Savoring the rich chocolate, I watch two squirrels playing in the grass. Then I look back across the road toward Whitehall at the pedestrians, men in suits, a few women. They walk with purpose, going to their jobs and other places in their lives. Sitting on the park bench with my ice cream, I suddenly feel very helpless and silly. What am I going to do with my life now? It is a question I have never had to answer. Growing up in our village, my future had been presumed: marriage, to someone of a similar, lower-class, Jewish background, perhaps slightly better off if I was lucky. Then children, as many as could be had. That had all changed when the Nazis had come. Even after the war, my plans had not been wholly my own; I agreed to come to London at Dava’s insistence, then later accepted Paul’s proposal to marry him and move to America.

Now, for the first time, there is no one telling me what to do or offering me a plan. I have been at Delia’s house for nearly a month, first waiting for Paul and then mourning him. I cannot impose on her hospitality forever. But where can I go? There is nothing for me in Poland, or in Salzburg anymore. I could apply for a visa to Palestine. Or to America. I imagine meeting Paul’s family, paying my respects. But I have no money for the trip, no means of survival once I am there. And Paul’s family would hardly welcome a strange immigrant girl, even if she was wearing their dead son’s dog tags. We were engaged so quickly I doubt he even had time to let them know about me. To those who loved and will remember him, I never existed. My eyes burn with tears.

Enough. I cannot think about that, not now. Staying in England, where I have a roof over my head, makes the most sense. But I need to get a job, earn some money of my own so I can offer to pay for room and board. It will not be easy. I know from the papers and my conversations with Delia that with the soldiers returning and the economy still struggling to recover, it is hard for women to find work at all right now, much less a girl with a heavy accent and no experience.
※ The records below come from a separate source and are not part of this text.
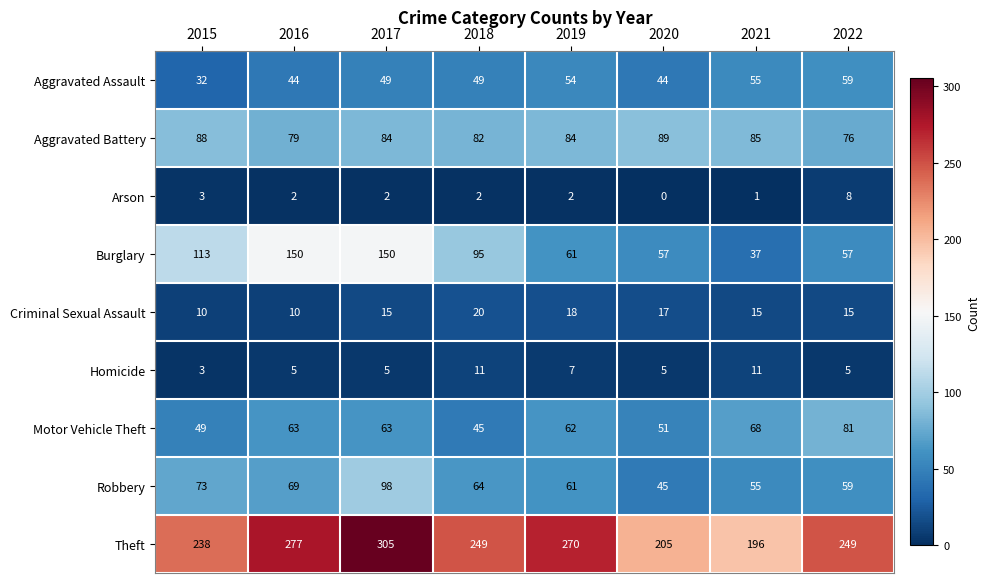

What is the spread (max minus min) of values at 2022?

244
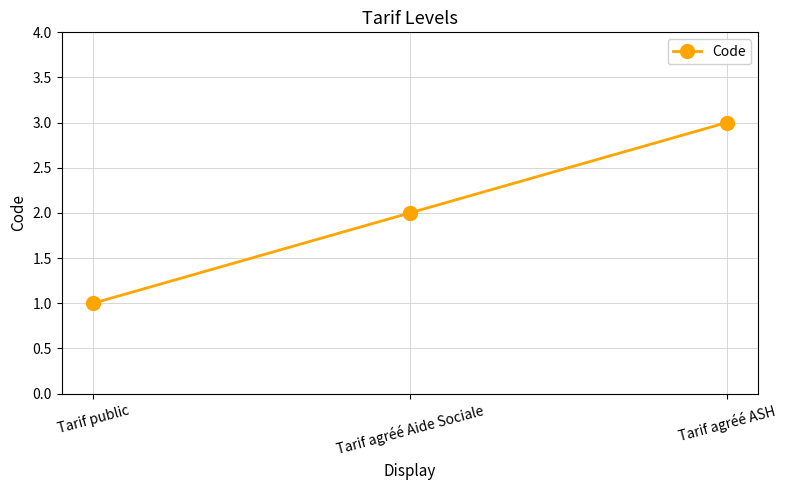

Reading left to right, transcribe all the data shown in this chart.

1	2	3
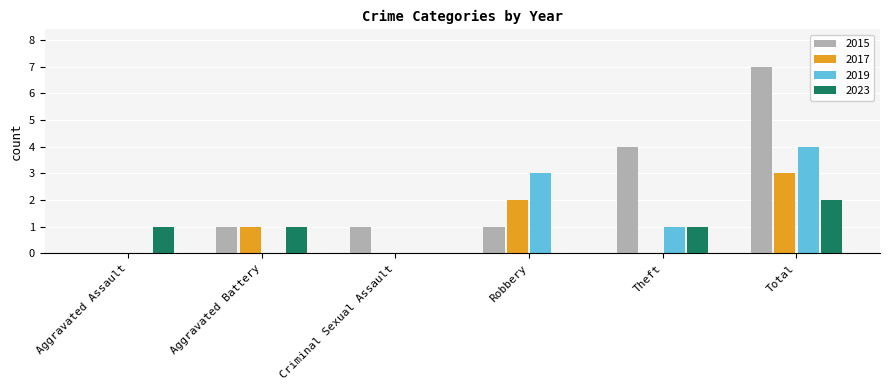

Which series has the largest total across all categories?

2015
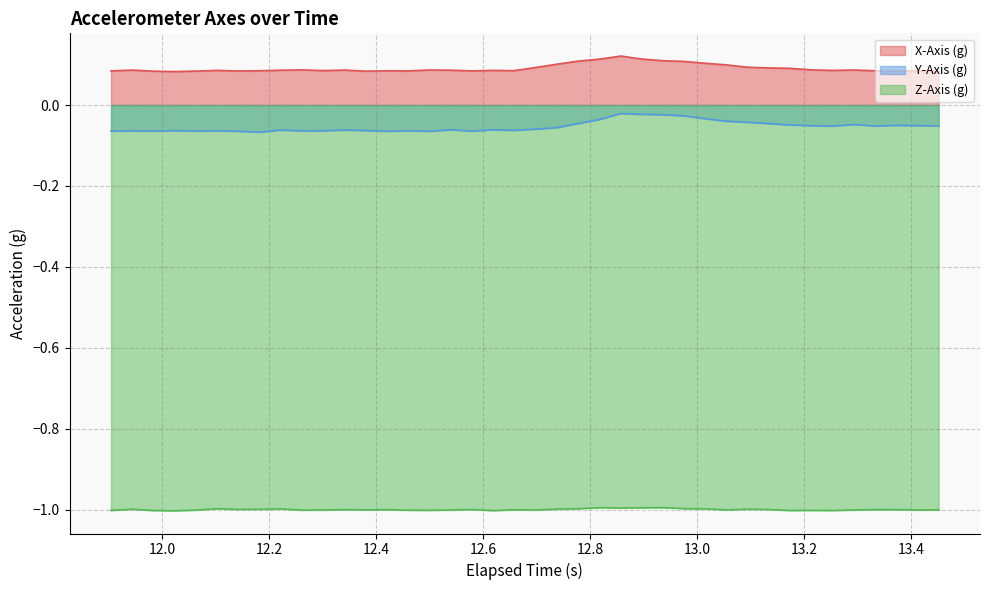

True or false: X-Axis (g) and Z-Axis (g) cross at least once.

False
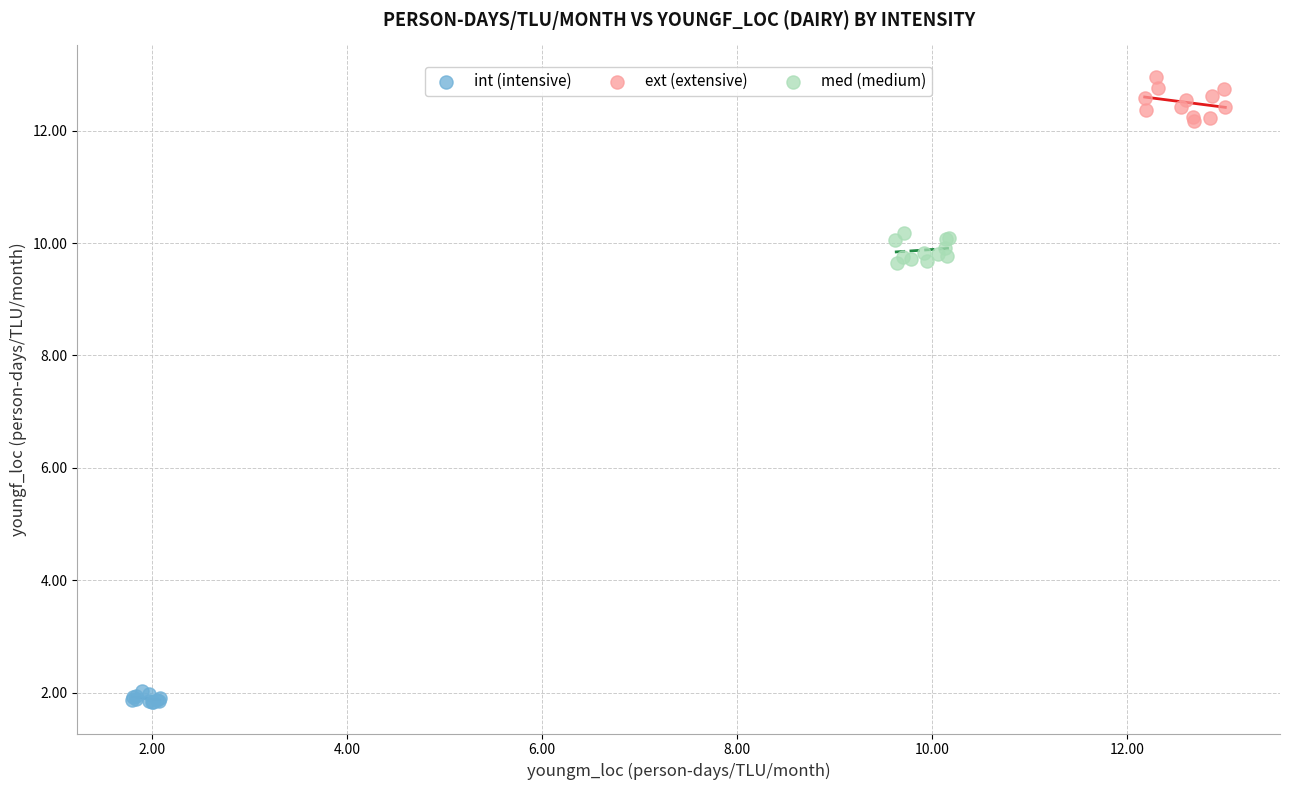

Which series reaches the maximum Y coordinate?

ext (extensive)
But Delia knows people, can make inquiries for me. A job in a shop. Boarding with Delia. My head swims. It is not the life I had expected. But it is a life.

Across the park, I spy a group of American soldiers taking pictures of Westminster Abbey. For a second my heart leaps. What if one of them was Paul, if we were magically reunited as we had been in Paris that day? But of course that is impossible. I look down at the ice-cream cone, suddenly disgusted by its gooey sweetness. I walk to the nearest bin to throw it away.

“You know, that’s very wasteful,” a male voice says from behind me. I freeze, wondering for a second if my fantasy has come true, if Paul really is there. But the accent is British.

Unexpectedly I am angry. It is my ice-cream cone. How dare some stranger tell me what to do? “That’s none of your…” I turn to confront the stranger. Simon, the diplomat from the ship, stands behind me. “Oh!”

“Simon Gold,” he says. He steps forward and, before I can react, takes my free hand and kisses it. “We met on the boat.”

“Of course,” I reply, caught off guard. I remember our conversation over tea, my telling him of my engagement to Paul. It seems like a million years ago.

“My office is just around the corner.” He gestures vaguely toward Whitehall. “I was just out for my daily constitutional.” I cock my head, unfamiliar with the term. “It means walk,” he explains.

“Oh.” I feel something cold and sticky running down my hand. The ice cream has begun to melt.

“And I was only trying to say that Mitchell’s homemade ice cream is too good to be wasted.” I nod, too surprised to respond. “But it looks like that cone’s had it.” He reaches out and takes the melting cone from my hand. Holding it at arm’s length so as not to drip on his light-gray suit, he tosses it in the trash bin. “Wait here.” I watch as Simon walks quickly over to the vendor where I purchased the ice-cream cone. I am glad to see him, I realize with surprise. A familiar face. A minute later, he returns with two steaming cups. “Here,” he says, handing me a napkin. I wipe my hands. “I thought maybe the ice cream had been too cold, so I took the liberty of getting us some tea.”